Is it possible for a jeweled moray eel (Muraena lentiginosa) to be brownish black with white speckles? Sort of like the one on the link I listed below? I wondered because many say that they are normally brown with yellow/gold spots. Do you have an opinion?

http://www.liveaquaria.com/product/prod_Display.cfm?pCatId=1689

Thank You for information


----------



## caferacermike (Oct 3, 2006)

As it says in your link there are differences between juvenile and adult. One of my blue ribbon eels is black.


----------



## Blade (May 21, 2007)

I saw that but I see them at about 18" and they are still brown with gold/tan spots


----------



## Gump (Oct 26, 2006)

Mike your ribbon eel is a black ribbon if its black. There different eels. 

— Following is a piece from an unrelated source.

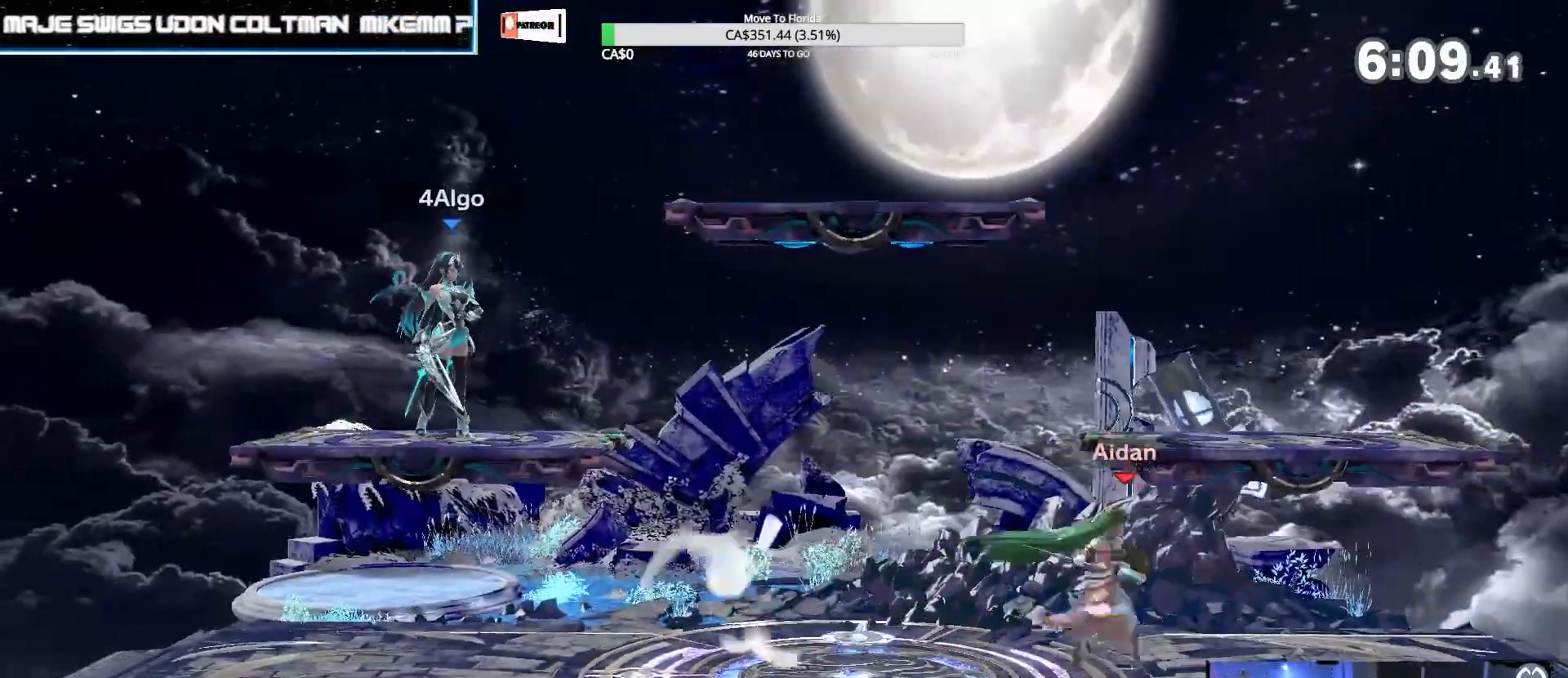
{"dt_ms": 500, "buttons": [], "left_stick": "center", "right_stick": "center", "events": []}
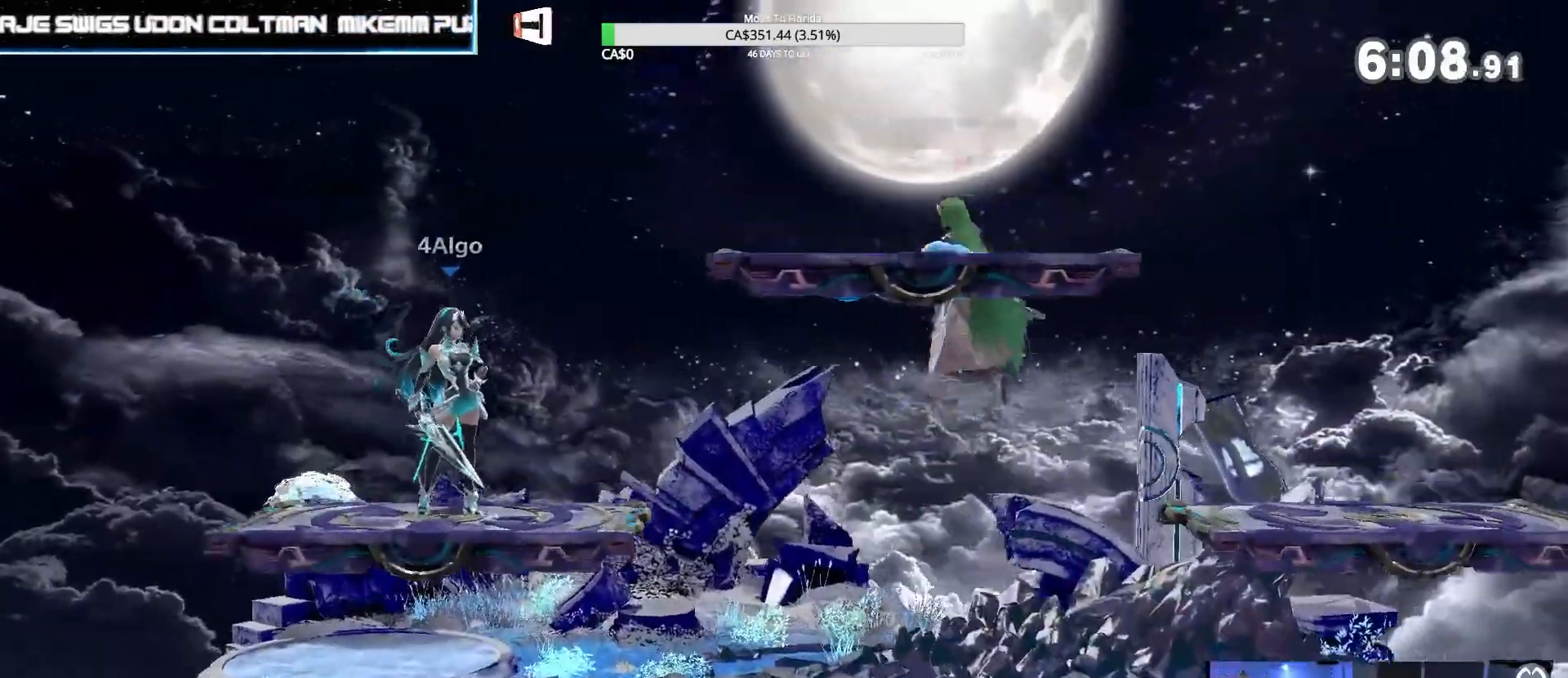
{"dt_ms": 500, "buttons": [], "left_stick": "center", "right_stick": "center", "events": []}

Blade 18" for certain morays is still at juvenal stage, my old moray was at 37" and wasn't in full adult colors yet. Do you have a pick of your moray?


----------



## caferacermike (Oct 3, 2006)

No Gump they are the same. Black is the juvenile male before it becomes a blue adult. Read up.... http://www.fishbase.org/Summary/SpeciesSummary.php?id=8594

I'm one of the very few that keep several of them alive eating frozen silver sides. Most die within weeks of being in captivity. TFH magazine has heralded them several times as the "Holy Grail" of salt water fish because of both their beauty and near inability to keep alive in captivity. Mine have been kicking around for about a year now. Secret is to get one to eat live ghost shrimp coated in garlic. Then when you are absolutely positive you have one eating then get several more so they can mimic what is happening around them. Then slowly try adapting them to garlic coated silver sides. Slowly, about 8 months later, they will begin feeding from the frozen silver sides and you no longer have any issues. If you were as proud of them as I am, these are my babies, you'd know everything you could.


----------



## Gump (Oct 26, 2006)

You are correct Mike, i've never had an interest in owning a ribbon eel and i've seen black ones bigger than blues in the tank and was told there different species.


----------